The 2011-2012 North-South Student Teacher Exchange involveD 13 students from six colleges of primary education: Stranmillis University College and St Mary’s University College in Belfast; St Patrick’s College Drumcondra, Church of Ireland College of Education, Coláiste Mhuire Marino and Froebel College of Education, all in Dublin. The aim of this project, which began in 2002-2003, is to create a cohort of young teachers, North and South, who have had experience of working in schools in the other jurisdiction as part of their teaching practice, and will thus be able to influence future generations of pupils in prejudice reduction and greater mutual understanding, both vital for long-term peace and reconciliation on the island of Ireland.
2012 brought to 170 the number of students who have participated in the exchange. This year’s exchange is being funded by the Standing Conference on Teacher Education North and South (SCoTENS) which has took over funding the exchange from the EU Peace Two programme three years ago. A longitudinal study of the first five years of the programme (2002-2007), and its impact on the personal attitudes and professional practices of the participating students, by Dr Maeve Martin of NUI Maynooth, was published in October 2008 She called the project ‘a courageous, inclusive and groundbreaking exchange’ and ‘an experience that has been transformational’ for the student teachers involved.
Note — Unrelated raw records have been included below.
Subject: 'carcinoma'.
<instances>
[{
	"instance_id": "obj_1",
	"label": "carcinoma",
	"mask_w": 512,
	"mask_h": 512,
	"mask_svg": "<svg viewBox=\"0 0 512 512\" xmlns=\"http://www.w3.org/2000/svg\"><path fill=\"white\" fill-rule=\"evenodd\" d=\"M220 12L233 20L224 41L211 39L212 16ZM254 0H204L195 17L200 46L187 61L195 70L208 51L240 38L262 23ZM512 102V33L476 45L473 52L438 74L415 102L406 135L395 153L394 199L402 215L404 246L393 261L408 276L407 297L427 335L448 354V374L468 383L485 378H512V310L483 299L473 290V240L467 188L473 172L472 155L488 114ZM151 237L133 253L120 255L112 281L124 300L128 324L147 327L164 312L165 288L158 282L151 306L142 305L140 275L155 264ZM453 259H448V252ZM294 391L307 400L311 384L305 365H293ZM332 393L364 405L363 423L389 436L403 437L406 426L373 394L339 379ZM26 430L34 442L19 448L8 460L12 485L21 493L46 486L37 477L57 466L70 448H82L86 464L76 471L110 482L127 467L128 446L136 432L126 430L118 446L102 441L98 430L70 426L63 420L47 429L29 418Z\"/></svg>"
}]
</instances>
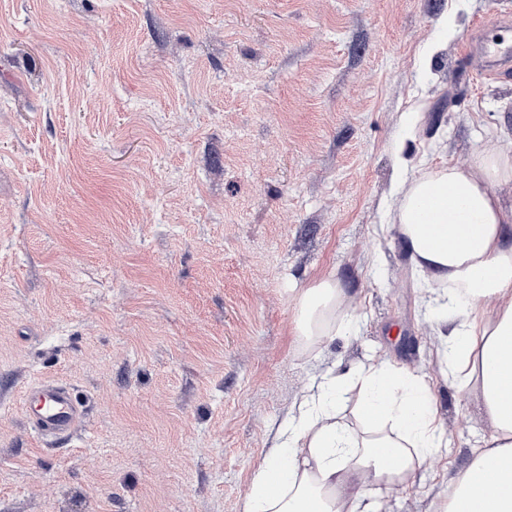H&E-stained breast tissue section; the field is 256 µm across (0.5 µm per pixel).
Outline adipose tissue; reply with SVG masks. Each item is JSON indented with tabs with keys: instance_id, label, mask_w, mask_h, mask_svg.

In an evaluation of SCoTENS between 2003 and 2011, Dr John Furlong, Professor of Educational Studies at University of Oxford, wrote of the North-South Student Teacher Exchange:
There was strong agreement among a number of our respondents that the Student Teacher Exchange scheme was one of SCoTENS’ most significant contributions to the peace process. By giving the next generation of teachers the opportunity at first hand to experience a very different educational, social and political setting, the scheme was actively promoting the objectives of peace and reconciliation.